> PROBLEM SET:
1. Copy out the forum thread about St. John of the Cross and his imprisonment word for word, from start to finish.
2. Set out the lines of the records as a Markdown table with columns headed Row and Entry. Begin at the first line of the records and stop after the line that has "locality: Rabbit Valley.". Leave out blank lines, and include no other lines.

On St. John of the Cross and his imprisonment?


#1

Some of my (liberal) classmates will be doing a presentation on one of St. John of the Cross’s poems tomorrow, specifically The Dark Night, and they are of course supposed to give a little bit of biographical background. Now, in the anthology that we were given there is a mini-intro that speaks about his being imprisoned because of a “violent jurisdictional dispute within the religious order”, and I would like to be prepared in case any misunderstandings or anti-Catholic myths pop up, so I was wondering if anyone could direct me to some good (orthodox!) accounts of this incident.

Some links or information regarding his mystical writings would be highly appreciated, as well.

Thank you very much in advance.


#2

Hi–St. John was “imprisoned” twice by ther Calced Carmelites during the years 1575-6 (winter) and 1577-8. Actually he was kidnapped as he was confessor for a rival order --the Discalced Carmelites (Teresa of Avila). The dispute was over the proper "rule"and not Catholic doctrine. He was beatified in 1675 and declared Doctor of the Church Universal in 1926 for his outstanding theology.–nicolo


#3

[quote=Cradle]Some links or information regarding his mystical writings would be highly appreciated, as well.
[/quote]

You cannot really “'research” his writings. You must experience them, or they make very little sense.

> SOURCE RECORDS:
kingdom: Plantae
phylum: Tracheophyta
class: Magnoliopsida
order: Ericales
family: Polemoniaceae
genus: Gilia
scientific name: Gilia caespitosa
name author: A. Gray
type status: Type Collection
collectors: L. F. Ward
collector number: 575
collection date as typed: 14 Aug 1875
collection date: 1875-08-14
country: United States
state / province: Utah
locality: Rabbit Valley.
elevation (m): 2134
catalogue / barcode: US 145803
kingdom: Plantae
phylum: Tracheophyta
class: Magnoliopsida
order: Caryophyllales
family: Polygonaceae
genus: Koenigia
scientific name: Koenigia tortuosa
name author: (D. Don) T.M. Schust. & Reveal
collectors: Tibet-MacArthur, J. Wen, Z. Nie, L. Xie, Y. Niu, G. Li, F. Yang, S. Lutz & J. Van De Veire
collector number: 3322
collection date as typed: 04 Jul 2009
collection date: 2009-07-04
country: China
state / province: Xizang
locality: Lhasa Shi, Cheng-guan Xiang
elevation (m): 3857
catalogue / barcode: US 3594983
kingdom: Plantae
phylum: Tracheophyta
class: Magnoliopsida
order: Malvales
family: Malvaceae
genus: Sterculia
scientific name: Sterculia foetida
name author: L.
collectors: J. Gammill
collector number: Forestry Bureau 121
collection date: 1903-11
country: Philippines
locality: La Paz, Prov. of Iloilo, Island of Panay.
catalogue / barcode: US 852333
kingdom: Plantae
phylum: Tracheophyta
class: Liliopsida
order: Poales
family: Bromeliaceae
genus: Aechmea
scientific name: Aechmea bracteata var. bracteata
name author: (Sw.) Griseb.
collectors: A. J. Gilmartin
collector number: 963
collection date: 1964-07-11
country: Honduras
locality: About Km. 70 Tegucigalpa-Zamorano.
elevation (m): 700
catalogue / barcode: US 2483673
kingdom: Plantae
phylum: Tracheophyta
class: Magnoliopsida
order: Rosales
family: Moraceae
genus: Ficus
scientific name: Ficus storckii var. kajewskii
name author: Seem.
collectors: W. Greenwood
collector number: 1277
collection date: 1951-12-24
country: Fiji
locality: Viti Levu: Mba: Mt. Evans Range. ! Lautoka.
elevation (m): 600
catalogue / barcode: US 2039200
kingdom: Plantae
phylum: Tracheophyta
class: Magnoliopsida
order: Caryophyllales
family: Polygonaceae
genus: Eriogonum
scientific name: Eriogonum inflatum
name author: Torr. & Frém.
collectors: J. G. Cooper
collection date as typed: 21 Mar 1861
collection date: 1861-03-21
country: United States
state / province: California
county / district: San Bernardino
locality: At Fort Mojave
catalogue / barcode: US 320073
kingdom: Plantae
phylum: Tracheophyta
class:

> RESULTS:
1.
On St. John of the Cross and his imprisonment?


#1

Some of my (liberal) classmates will be doing a presentation on one of St. John of the Cross’s poems tomorrow, specifically The Dark Night, and they are of course supposed to give a little bit of biographical background. Now, in the anthology that we were given there is a mini-intro that speaks about his being imprisoned because of a “violent jurisdictional dispute within the religious order”, and I would like to be prepared in case any misunderstandings or anti-Catholic myths pop up, so I was wondering if anyone could direct me to some good (orthodox!) accounts of this incident.

Some links or information regarding his mystical writings would be highly appreciated, as well.

Thank you very much in advance.


#2

Hi–St. John was “imprisoned” twice by ther Calced Carmelites during the years 1575-6 (winter) and 1577-8. Actually he was kidnapped as he was confessor for a rival order --the Discalced Carmelites (Teresa of Avila). The dispute was over the proper "rule"and not Catholic doctrine. He was beatified in 1675 and declared Doctor of the Church Universal in 1926 for his outstanding theology.–nicolo


#3

[quote=Cradle]Some links or information regarding his mystical writings would be highly appreciated, as well.
[/quote]

You cannot really “'research” his writings. You must experience them, or they make very little sense.

2.
| Row | Entry |
|---|---|
| 1 | kingdom: Plantae |
| 2 | phylum: Tracheophyta |
| 3 | class: Magnoliopsida |
| 4 | order: Ericales |
| 5 | family: Polemoniaceae |
| 6 | genus: Gilia |
| 7 | scientific name: Gilia caespitosa |
| 8 | name author: A. Gray |
| 9 | type status: Type Collection |
| 10 | collectors: L. F. Ward |
| 11 | collector number: 575 |
| 12 | collection date as typed: 14 Aug 1875 |
| 13 | collection date: 1875-08-14 |
| 14 | country: United States |
| 15 | state / province: Utah |
| 16 | locality: Rabbit Valley. |